> Extrait
○ ○ ○
Scènes

La Nationale de Tricot orléanaise, l’âge adulte.

La Scène Nationale d’Orléans accueillait en septembre 2016 les 2e soirées Tricot du Tricollectif.


Harvest par Jean-Pascal Retel

Du 8 au 11 septembre, la Scène Nationale d’Orléans accueillait les 2e soirées Tricot du Tricollectif, une édition riche et compacte placée sous le double signe de la maturité et de la micro/macroscopie.

De l’infiniment petit à l’infiniment grand, c’est l’impression qui se dégage de cette édition dont les propositions artistiques sortaient du cadre strictement concertant.
La Scène Nationale d’Orléans, et son directeur François-Xavier Hauville, est un partenaire privilégié des soirées Tricot, donnant la liberté et les moyens pour mener les projets à bien. Bravo.
Car il y eut des concerts dans les salles du théâtre, sur scène, avec le public assis dans les fauteuils de la salle. Certes. Mais il y eut également des concerts en chaises longues, le public au centre et les musiciens autour ou au milieu. Et il y eut aussi des concerts dans le noir, au casque et même des concerts dont « vous êtes le héros ».

Le jeudi, c’est à la médiathèque et dans la rue que les membres joyeux du Tricollectif, picaros d’un général Alcazar mordu de jazz ont célébré l’ouverture du festival. Une fois installé dans le grand et beau vaisseau amiral qu’est le théâtre de la scène nationale d’Orléans, le collectif a créé son monde, déployé ses antennes, planté ses rhizomes. Les soirées pouvaient tricoter.

Caverne © Jean-Pascal Retel

De l’infiniment petit avec des propositions qui convoquent l’intime, comme les installations amplifiées de Anton Mobin, microcosmes de bois et de métal que tout un chacun pouvait manipuler, devenant interprète, renversant les rôles. Des mini-concerts personnels, de l’auto-entrepreneuriat musical.
Tout aussi intime et bouleversant, la Caverne : proposition de concert au casque, allongé sur une surface molle, dans une grotte noire au plafond de laquelle pendent des blocs de verre mal dégrossis qui reflètent les lumières comme des prismes, créant des lignes, des points, des ondulations au son d’une respiration électronique lente et douce. Une sorte de concert amniotique inoubliable, inventé par Quentin Biardeau, Simon Couratier et éclairé par Charles Hilbey.
Enfin, quitte à se retrouver au stade le plus primal de l’introspection, enfermons-nous dans une caravane avec 12 personnes (12 jurés ? 12 balles dans la peau ?) pour écouter dans le noir le spectacle Furiosa. Le texte, extrait de « Stabat Mater Furiosa » de Jean-Pierre Siméon est déclamé par Nastasia Berrezaie tandis que Florian Satche sonorise sur une grosse caisse symphonique (c’est très très gros) tout en frottements, glissements et raclements. Un moment en tension, dont la puissance évocatrice du texte et de la musique ne laisse pas indifférent.
○ ○ ○
> Données enregistrées
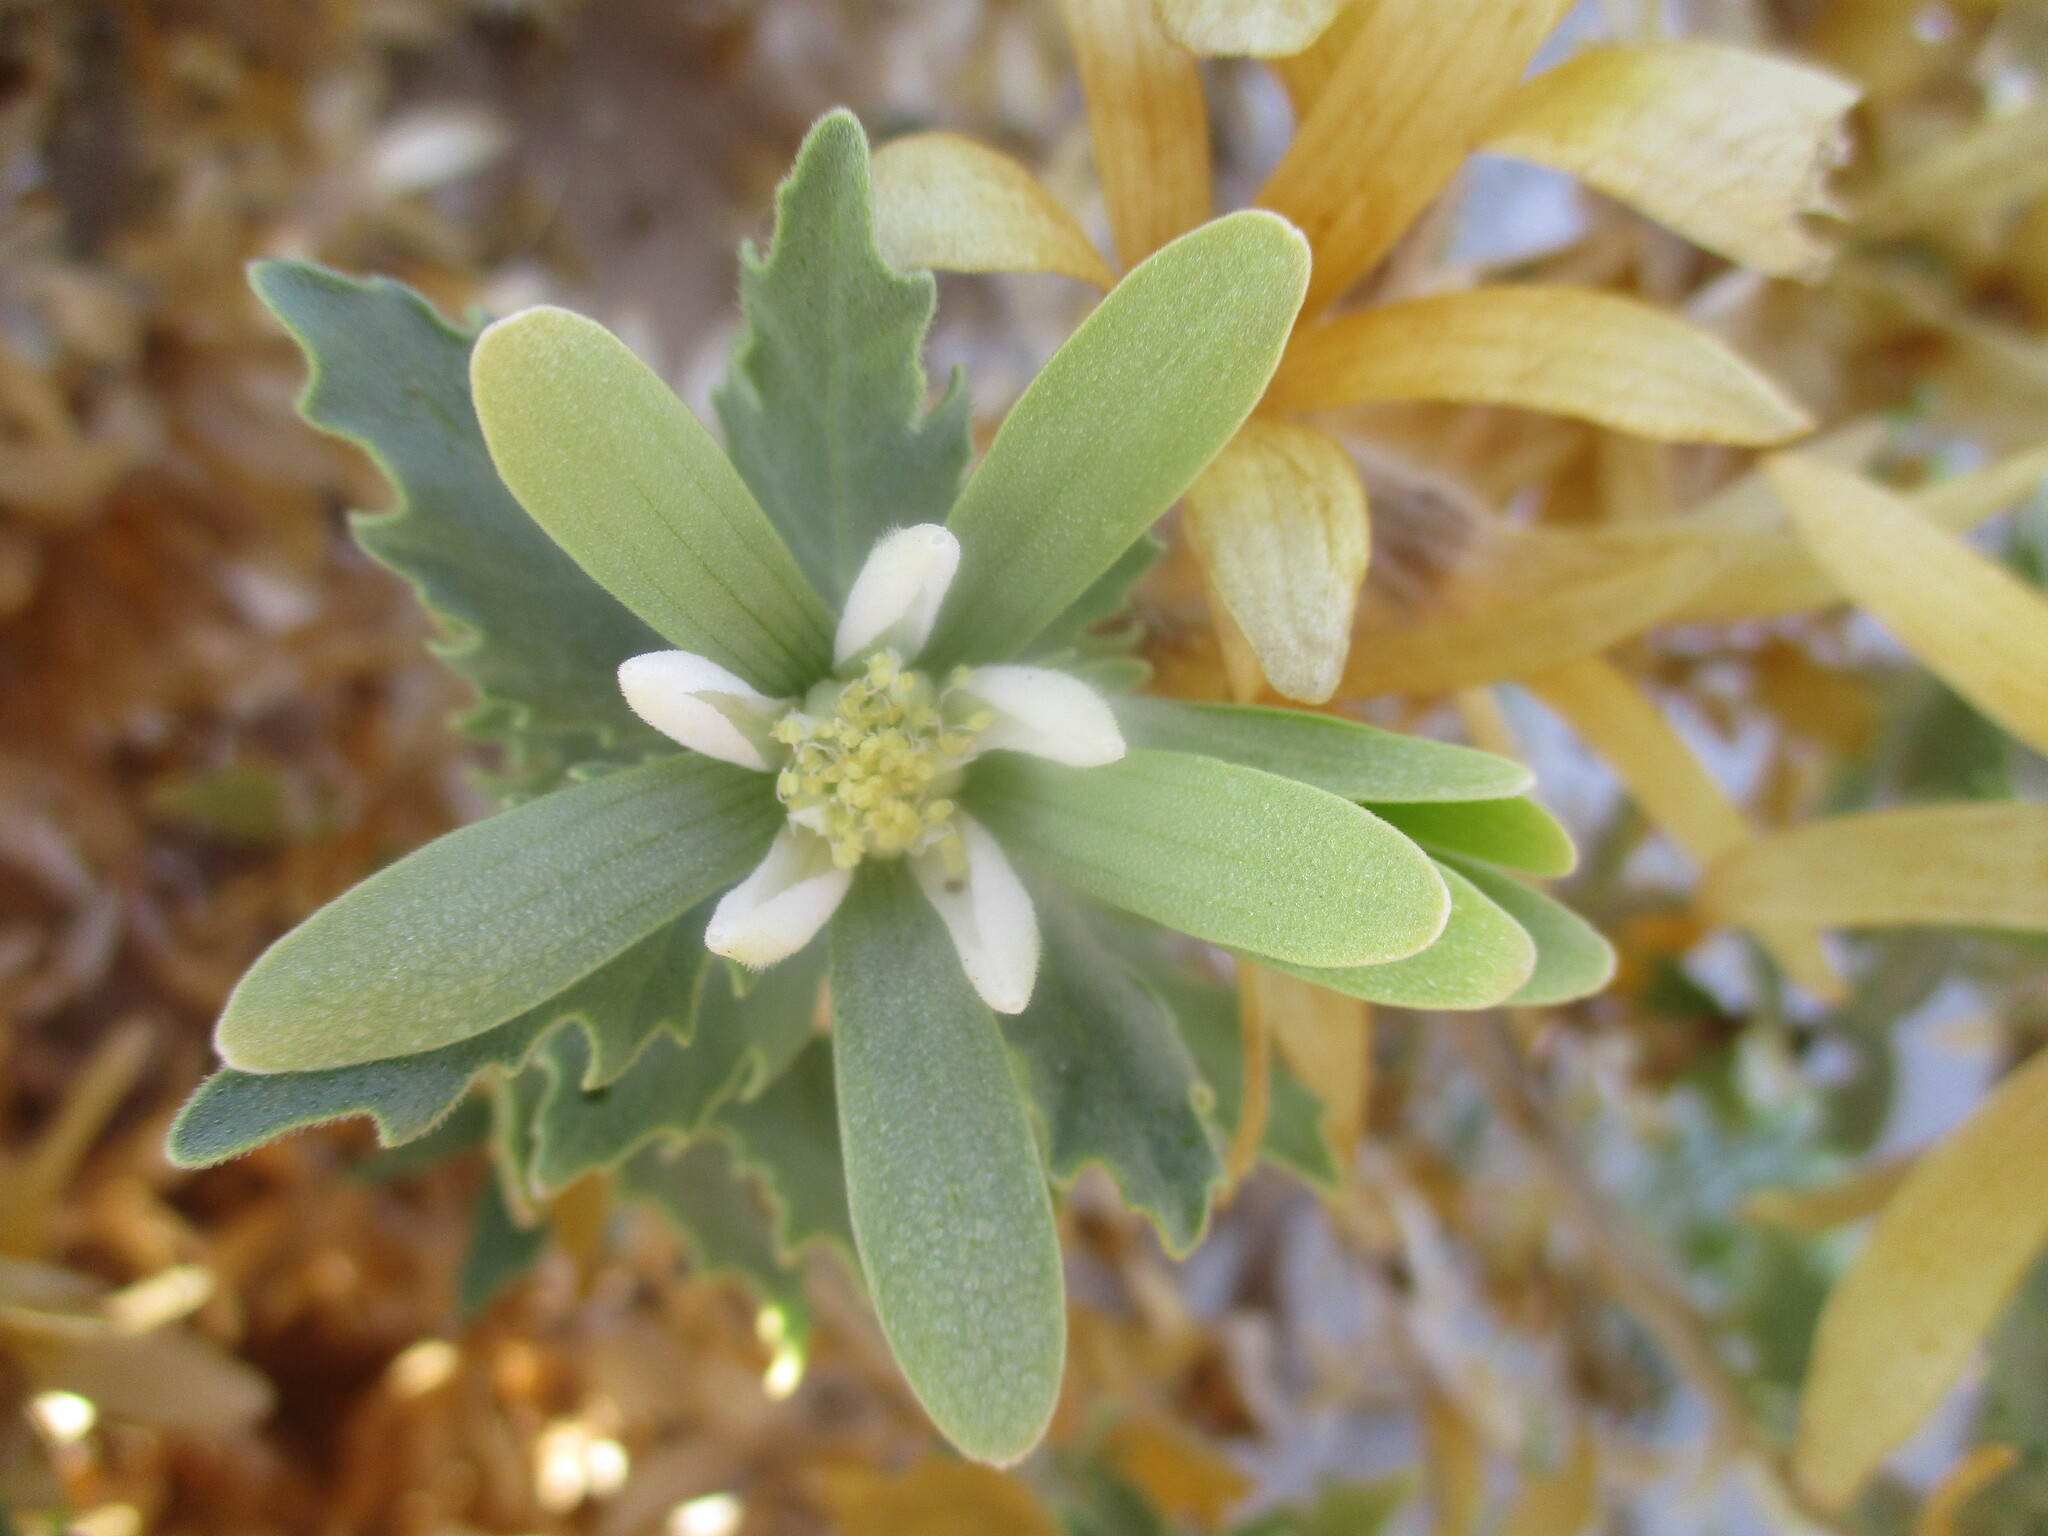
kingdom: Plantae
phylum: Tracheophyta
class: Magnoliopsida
○ ○ ○
> Tâches à faire
[a] Selon l'article sur les soirées Tricot, qui dirige la Scène Nationale d'Orléans ?
[b] Donnez la suite de l'article sur les soirées Tricot, à partir de sa dernière phrase.
Les données n'ont aucun rôle dans ce travail.

> Réponses par tâche
[a] François-Xavier Hauville.

[b]
De l’infiniment grand avec Neuneu par l’orchestre du Tricot et une improbable fable moderne autour de mascottes adulées d’un parc d’attraction carnassier, le Viandiland. A cheval entre la comédie musicale très courte et le concert narratif, ça sent le graillon jusque dans les coulisses.
De l’infiniment grand et mystérieux avec le collectif Spat’sonore et ses tentacules cuivrés qui entourent le spectateur. Au centre, les sons parviennent diffus et spécialisés autrement que lors d’un concert. On se sent prisonnier d’une toile d’araignée, ou flottant in utero, ou en discussion avec des aliens, peu importe l’analogie, c’est une situation inédite et fantastique.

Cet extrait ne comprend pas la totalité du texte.